The more and more I thought about it, it is just not politicians but it is the way the whole system is working today. It is just that I was in a protected environment I did not get exposed to the ugliness of what was happening… I was ignorant… and the ignorance was torn… the filters were broken… Sure I was seeing many gaps in the system earlier too but they were so mild compared to what I could see now… corruption in every possible aspect of life - starting from a bus conductor charging luggage fare to illiterate women but not charging literates for the same sized or even bigger sized bags, electricity board employees charging extra money per card as collection fees while government is paying them for playing the role and so on… It felt as if I am a stranger in my own country

Dwelling in the past too much is not a good idea especially when you know there is nothing much you can learn from it. So I thought instead of thinking about what went wrong, why it went wrong, I should focus on what I can make right even if it is only a small contribution. It would be like adding fresh water to our sewage ridden rivers… when we start, filth will be more than the fresh water and the river will be dirty; but seeing a few of us doing, more people will start adding more and more fresh water, at some point the filth will be less than the fresh water and our river will become usable again is my logic. I don’t know if I will live long enough to see that tipping point but I wanted to try.

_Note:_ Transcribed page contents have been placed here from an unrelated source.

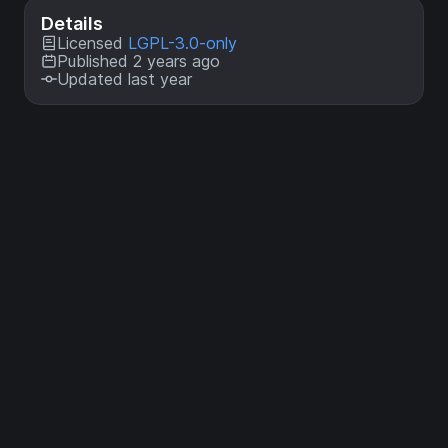
Details
Licensed
LGPL-3.0-only
Published 2 years ago
Updated last year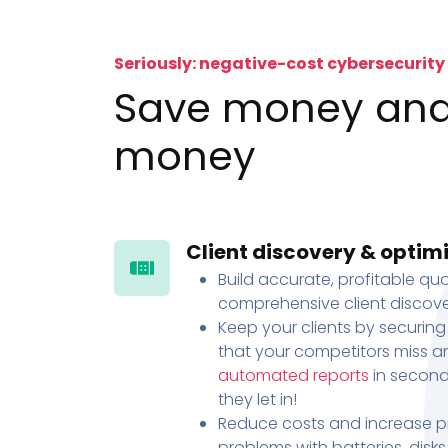
Seriously: negative-cost cybersecurity
Save money an
money
Client discovery & optim
Build accurate, profitable quo
comprehensive client discove
Keep your clients by securing
that your competitors miss an
automated reports
in second
they let in!
Reduce costs and increase pr
problems with batteries, disk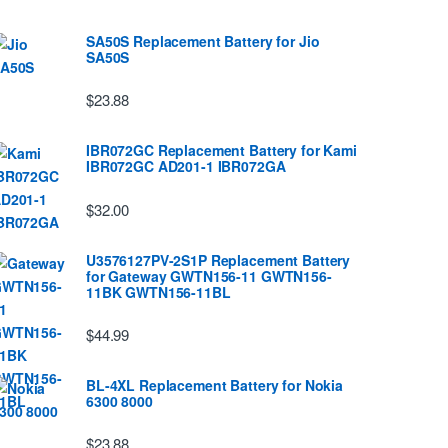
SA50S Replacement Battery for Jio
SA50S
$23.88
IBR072GC Replacement Battery for Kami
IBR072GC AD201-1 IBR072GA
$32.00
U3576127PV-2S1P Replacement Battery
for Gateway GWTN156-11 GWTN156-
11BK GWTN156-11BL
$44.99
BL-4XL Replacement Battery for Nokia
6300 8000
$23.88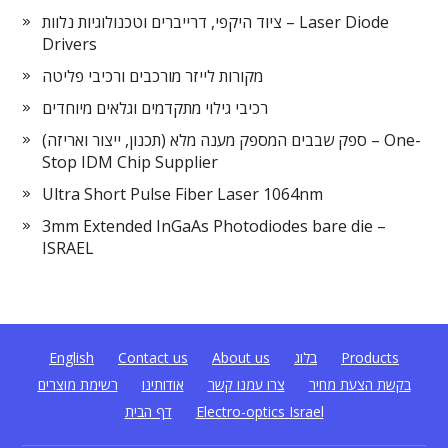
ציוד היקפי, דרייברים וטכנולוגיות נלוות – Laser Diode
Drivers
מקורות לייזר מורכבים ורכיבי פליטה
רכיבי גילוי מתקדמים וגלאים מיוחדים
ספק שבבים המספק מענה מלא (תכנון, ייצור ואריזה) – One-
Stop IDM Chip Supplier
Ultra Short Pulse Fiber Laser 1064nm
3mm Extended InGaAs Photodiodes bare die –
ISRAEL
English
Contact us
About us
בלוג
Products
רשימת מוצרים
אודותינו
צרו עמנו קשר
בקשת הצעת מחיר
דף הבית
Electro-optics Israel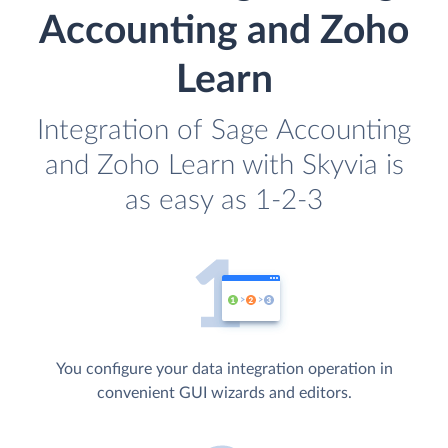
Accounting and Zoho
Learn
Integration of Sage Accounting
and Zoho Learn with Skyvia is
as easy as 1-2-3
You configure your data integration operation in
convenient GUI wizards and editors.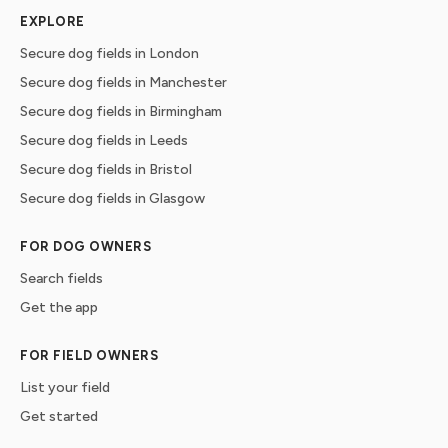
EXPLORE
Secure dog fields in London
Secure dog fields in Manchester
Secure dog fields in Birmingham
Secure dog fields in Leeds
Secure dog fields in Bristol
Secure dog fields in Glasgow
FOR DOG OWNERS
Search fields
Get the app
FOR FIELD OWNERS
List your field
Get started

The next dimension I considered is about my starting point: I did not/ do not think that becoming a politician is the solution because people in politics are only a representative sample of  the entire population, we need to clean the whole population with both bottom up and top down approaches. Since, I don’t have the circle of influence to start top-down, I will / can go bottom up.

I also realised that there are many things that hurt us badly but in the run mill of everyday life we forget the hurt and go with the flow. I did not want my pain and my urge to act on it to be forgotten. I needed a strong enough reminder that will make me never forget. As a person, I never like to be generalised or constrained. A constraint that is so obvious and make it easy for others to generalise will help me remember it, even if it is not every day, at least every week. I chose to wear only black, forgo maruthani and cut my hair short - this is how my "Operation Black" started and as described in my previous posts, it is a powerful tool - I am reminded constantly and continuously.

Last year, I did not know what to do and where to start but I knew I have to start somewhere. Now, I am working towards making a positive change to the morale and morality of younger minds. When I touch a few communities through these young minds and there is evidence that the communities turned around I will change to colours… Sure, there are stories of Asifas, Hasinis & Anitas and stories of Nirmalas to make dent in the confidence and hope but there are also Malu Sheikas, Rifath Sharooks, and Preethi Srinivasans who build it back. With a lot of ups & downs and mood swings, my Operation Black is going on.

Looking forward to all your support and contribution so that I can change to other colours… Your action or contribution need not be same as mine… the questions in front of us are

  • How can we make a mentally, ethically, physically, economically fit/sound society and how can we make a sustainable culture of integrity
  • How can we create a safe environment for humans and other lives and how do we leave a better planet for tomorrow

I see more and more people are stepping in to make it cleaner and answer the above questions in their own way. I am hoping to change to other colours before I leave the planet!!